Southern Ocean drivers of Equatorial Pacific O2 changes over the 21st century in a large ensemble suite with GFDL's ESM2M earth system model

Future evolution of the degree of oxygenation of the ocean expected to have important implications for future ocean ecosystem health. Recently published analyses of changes in ocean oxygen inventories in the current generation of earth system models reveal important projected differences in the equatorial Pacific (EQPAC; 15°N-15°S) oxygen inventories in response to 21^stcentury climate perturbations. For the EQPAC, there is disagreement in not only the amplitude of oxygen response, but also the sign of response.

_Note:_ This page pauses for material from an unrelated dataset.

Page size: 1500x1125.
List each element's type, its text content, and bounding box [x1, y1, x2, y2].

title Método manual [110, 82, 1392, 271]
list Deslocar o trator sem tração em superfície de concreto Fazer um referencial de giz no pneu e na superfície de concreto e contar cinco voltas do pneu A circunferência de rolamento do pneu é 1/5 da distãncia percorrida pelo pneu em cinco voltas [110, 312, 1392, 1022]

This degree of uncertainty in model-derived projections underscores the need for improved understanding of the oceanic controls of oxygen inventories in the EQPAC.

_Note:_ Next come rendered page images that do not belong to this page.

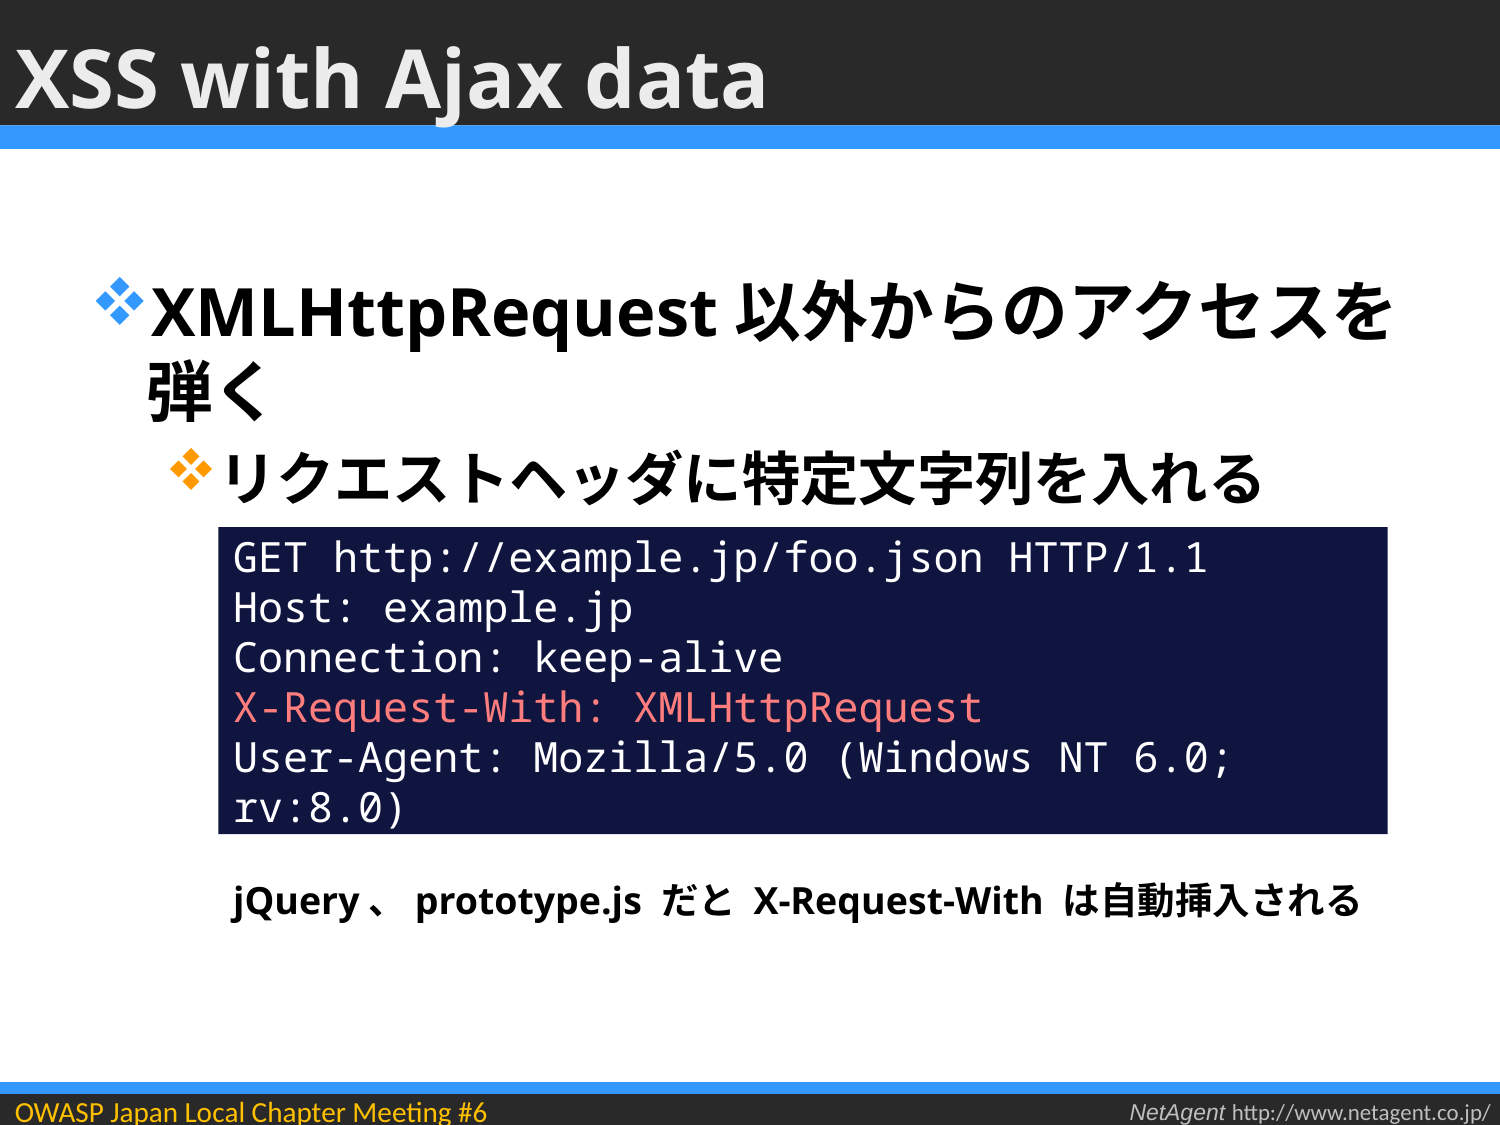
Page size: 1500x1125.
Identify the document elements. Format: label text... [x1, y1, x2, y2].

text_box GET http://example.jp/foo.json HTTP/1.1 Host: example.jp Connection: keep-alive X-Request-With: XMLHttpRequest User-Agent: Mozilla/5.0 (Windows NT 6.0; rv:8.0) [218, 527, 1388, 835]
text_box jQuery、prototype.js だと X-Request-With は自動挿入される [218, 869, 1500, 930]
list XMLHttpRequest以外からのアクセスを弾く リクエストヘッダに特定文字列を入れる [75, 262, 1425, 1005]
title XSS with Ajax data [0, 19, 1500, 133]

Here we consider the mechanistic controls on EQPAC oxygen inventories using a large 30-member ensemble suite with GFDL’s ESM2M under historical/RCP8.5 forcings over 1950-2100. Our main finding is that 21^st century oxygen perturbations within the EQPAC are dominated by deep ocean changes, reflecting non-local perturbations over the Southern Ocean that are propagated into the low latitudes with planetary waves. The role of coastal and equatorial Kelvin waves in a teleconnected EQPAC response from the Southern Ocean is consistent with the fact that projected decreases in oxygen concentrations and inventories occurs for waters whose ventilation timescale is significantly longer than the duration of the historical/RCP8.5 perturbations. Five members of the full suite of 30 runs exhibit polynyas centered near the year 2000, and these polynya members exhibit a decreased rate of de-oxygenation in the EQPAC region relative to the 25 non-polynya members. The polynya response in the tropics also manifests itself through the propagation of planetary waves from the Southern Ocean into the EQPAC region.